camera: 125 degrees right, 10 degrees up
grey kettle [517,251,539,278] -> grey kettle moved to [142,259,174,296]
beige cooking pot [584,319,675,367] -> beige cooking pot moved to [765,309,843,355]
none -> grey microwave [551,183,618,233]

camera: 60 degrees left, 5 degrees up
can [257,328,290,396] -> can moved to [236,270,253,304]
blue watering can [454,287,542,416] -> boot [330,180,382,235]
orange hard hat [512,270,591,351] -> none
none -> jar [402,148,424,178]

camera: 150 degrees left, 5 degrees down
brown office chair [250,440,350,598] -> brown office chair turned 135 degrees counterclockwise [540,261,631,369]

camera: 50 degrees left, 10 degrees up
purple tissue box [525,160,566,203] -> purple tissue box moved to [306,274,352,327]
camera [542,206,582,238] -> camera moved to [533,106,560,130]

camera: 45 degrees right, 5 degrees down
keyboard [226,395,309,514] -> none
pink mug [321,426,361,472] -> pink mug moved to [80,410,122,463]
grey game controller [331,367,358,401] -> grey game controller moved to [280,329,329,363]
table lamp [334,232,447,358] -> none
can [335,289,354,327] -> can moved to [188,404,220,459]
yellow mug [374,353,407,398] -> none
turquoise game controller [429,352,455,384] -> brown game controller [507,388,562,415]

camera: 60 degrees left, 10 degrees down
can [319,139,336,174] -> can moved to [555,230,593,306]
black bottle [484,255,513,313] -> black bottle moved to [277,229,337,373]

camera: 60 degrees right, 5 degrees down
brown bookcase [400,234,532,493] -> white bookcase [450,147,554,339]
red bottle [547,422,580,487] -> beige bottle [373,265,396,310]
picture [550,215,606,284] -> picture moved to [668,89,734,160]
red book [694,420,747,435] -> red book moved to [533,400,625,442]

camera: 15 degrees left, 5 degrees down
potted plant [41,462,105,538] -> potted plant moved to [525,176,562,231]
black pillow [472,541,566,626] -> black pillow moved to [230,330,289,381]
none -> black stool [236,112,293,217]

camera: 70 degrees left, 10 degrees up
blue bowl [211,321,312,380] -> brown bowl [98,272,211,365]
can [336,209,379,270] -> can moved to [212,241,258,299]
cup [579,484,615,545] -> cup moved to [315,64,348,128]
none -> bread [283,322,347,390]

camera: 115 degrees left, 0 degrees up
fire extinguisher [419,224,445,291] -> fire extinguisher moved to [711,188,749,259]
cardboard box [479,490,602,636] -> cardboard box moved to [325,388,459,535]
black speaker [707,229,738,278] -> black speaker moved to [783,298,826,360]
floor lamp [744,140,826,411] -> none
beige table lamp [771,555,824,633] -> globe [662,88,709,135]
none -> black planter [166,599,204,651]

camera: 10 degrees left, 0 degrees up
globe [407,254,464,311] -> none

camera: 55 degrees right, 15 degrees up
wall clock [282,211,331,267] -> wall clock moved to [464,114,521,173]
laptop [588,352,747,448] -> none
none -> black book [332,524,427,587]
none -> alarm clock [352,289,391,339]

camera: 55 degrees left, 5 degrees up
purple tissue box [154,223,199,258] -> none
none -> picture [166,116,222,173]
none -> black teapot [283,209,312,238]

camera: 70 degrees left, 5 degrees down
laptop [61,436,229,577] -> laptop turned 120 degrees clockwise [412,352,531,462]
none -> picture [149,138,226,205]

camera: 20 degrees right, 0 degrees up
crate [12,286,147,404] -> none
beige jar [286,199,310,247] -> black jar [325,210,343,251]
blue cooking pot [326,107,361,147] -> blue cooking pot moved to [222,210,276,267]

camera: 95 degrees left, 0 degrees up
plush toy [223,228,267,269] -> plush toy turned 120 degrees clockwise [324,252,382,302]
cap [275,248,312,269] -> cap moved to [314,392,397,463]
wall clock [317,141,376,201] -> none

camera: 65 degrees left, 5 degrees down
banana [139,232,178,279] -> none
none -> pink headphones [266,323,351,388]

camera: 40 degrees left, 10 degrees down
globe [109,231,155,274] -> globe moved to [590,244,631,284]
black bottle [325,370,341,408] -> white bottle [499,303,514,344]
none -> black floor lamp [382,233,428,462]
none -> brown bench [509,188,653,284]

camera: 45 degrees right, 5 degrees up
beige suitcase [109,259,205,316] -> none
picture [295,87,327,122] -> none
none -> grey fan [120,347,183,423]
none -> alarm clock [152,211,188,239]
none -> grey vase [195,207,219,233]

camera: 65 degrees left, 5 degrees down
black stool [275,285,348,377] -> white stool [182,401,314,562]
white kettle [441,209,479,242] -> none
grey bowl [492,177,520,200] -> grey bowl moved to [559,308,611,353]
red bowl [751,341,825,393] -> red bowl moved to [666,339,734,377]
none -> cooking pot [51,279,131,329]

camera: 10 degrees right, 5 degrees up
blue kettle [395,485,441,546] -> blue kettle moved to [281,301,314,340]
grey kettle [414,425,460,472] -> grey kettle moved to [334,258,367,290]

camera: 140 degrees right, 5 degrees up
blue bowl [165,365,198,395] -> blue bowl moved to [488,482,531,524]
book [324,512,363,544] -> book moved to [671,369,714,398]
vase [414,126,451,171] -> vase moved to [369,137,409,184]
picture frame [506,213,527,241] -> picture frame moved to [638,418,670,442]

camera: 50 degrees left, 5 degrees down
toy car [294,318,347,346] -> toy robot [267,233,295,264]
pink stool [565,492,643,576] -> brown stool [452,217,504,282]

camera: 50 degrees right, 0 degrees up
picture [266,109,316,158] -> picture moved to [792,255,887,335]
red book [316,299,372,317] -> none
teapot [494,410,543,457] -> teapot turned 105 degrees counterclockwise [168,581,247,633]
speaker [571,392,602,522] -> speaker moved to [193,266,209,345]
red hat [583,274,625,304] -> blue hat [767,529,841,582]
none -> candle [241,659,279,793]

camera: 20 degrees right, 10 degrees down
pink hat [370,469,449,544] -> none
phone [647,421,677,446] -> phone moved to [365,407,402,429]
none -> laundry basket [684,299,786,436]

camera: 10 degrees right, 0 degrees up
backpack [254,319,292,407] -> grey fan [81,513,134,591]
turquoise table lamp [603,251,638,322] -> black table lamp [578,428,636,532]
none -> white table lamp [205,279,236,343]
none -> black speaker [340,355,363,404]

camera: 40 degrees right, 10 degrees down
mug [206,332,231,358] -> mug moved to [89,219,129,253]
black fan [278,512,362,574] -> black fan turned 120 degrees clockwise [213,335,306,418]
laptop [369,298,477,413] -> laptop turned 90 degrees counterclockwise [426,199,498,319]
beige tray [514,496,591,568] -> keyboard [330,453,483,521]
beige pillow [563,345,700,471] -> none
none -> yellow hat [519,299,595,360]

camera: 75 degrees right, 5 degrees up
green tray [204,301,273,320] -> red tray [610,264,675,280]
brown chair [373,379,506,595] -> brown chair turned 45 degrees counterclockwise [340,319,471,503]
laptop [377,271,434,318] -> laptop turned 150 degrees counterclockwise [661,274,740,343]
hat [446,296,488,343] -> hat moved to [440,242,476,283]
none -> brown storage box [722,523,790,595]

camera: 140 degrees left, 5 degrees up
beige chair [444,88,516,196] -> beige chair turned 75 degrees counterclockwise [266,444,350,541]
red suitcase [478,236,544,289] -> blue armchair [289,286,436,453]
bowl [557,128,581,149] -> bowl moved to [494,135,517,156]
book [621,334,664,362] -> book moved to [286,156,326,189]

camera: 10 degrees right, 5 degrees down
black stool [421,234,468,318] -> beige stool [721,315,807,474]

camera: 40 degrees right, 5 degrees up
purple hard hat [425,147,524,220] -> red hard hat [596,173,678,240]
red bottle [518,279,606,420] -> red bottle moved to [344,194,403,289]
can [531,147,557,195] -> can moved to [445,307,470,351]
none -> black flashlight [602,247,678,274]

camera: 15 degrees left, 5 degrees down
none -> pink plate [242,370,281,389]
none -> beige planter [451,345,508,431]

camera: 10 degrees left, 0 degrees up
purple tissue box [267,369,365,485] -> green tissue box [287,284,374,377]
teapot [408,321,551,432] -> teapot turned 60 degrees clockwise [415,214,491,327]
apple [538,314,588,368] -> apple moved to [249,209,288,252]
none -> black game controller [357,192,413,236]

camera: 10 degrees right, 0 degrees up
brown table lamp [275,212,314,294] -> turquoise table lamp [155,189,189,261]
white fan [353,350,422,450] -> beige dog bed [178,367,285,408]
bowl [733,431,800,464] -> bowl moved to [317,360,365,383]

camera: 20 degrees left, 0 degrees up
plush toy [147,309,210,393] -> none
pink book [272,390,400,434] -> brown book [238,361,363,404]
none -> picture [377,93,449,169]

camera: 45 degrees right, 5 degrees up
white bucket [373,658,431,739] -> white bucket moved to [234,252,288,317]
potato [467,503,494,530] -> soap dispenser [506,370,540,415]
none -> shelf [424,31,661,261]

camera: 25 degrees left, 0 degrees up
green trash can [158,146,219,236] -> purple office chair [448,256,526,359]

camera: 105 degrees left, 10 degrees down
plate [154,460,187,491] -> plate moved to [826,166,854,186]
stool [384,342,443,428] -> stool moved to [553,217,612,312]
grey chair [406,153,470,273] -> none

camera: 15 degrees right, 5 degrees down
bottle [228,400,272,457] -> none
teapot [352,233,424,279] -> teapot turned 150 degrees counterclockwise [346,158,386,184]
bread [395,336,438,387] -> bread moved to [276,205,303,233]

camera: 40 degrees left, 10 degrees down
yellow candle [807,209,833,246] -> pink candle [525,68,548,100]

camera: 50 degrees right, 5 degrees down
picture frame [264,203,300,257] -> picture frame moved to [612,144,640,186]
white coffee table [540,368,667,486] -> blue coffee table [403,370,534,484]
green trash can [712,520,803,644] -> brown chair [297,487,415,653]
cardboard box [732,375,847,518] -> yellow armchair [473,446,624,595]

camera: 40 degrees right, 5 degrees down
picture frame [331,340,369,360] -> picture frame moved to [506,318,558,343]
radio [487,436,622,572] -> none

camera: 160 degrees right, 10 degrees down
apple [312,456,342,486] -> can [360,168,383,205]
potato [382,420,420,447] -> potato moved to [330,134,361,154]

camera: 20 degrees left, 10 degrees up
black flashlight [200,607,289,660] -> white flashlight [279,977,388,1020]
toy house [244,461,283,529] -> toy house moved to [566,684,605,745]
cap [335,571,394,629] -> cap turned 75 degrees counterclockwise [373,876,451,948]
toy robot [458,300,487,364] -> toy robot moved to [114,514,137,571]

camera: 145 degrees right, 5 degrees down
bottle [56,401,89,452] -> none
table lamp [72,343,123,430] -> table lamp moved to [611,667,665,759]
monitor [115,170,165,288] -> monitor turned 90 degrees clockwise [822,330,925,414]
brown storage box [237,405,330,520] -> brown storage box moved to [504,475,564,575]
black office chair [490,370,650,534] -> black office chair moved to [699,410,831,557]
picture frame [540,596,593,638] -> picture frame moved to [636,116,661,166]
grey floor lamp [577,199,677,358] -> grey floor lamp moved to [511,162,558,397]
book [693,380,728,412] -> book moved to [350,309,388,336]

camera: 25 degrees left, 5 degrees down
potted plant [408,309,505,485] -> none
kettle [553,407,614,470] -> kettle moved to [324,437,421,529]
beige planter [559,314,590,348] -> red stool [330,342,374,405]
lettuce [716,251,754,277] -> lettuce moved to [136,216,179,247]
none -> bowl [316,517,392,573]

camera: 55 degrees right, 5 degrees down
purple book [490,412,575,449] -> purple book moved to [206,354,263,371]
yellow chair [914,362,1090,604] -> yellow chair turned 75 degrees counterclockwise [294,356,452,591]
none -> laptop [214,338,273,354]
────
Problem:
Output, please, only the lines running from the start of the entries through the line that contains "camera: 60 degrees left, 5 degrees up", including both of those lines.

Exercise response:
camera: 125 degrees right, 10 degrees up
grey kettle [517,251,539,278] -> grey kettle moved to [142,259,174,296]
beige cooking pot [584,319,675,367] -> beige cooking pot moved to [765,309,843,355]
none -> grey microwave [551,183,618,233]

camera: 60 degrees left, 5 degrees up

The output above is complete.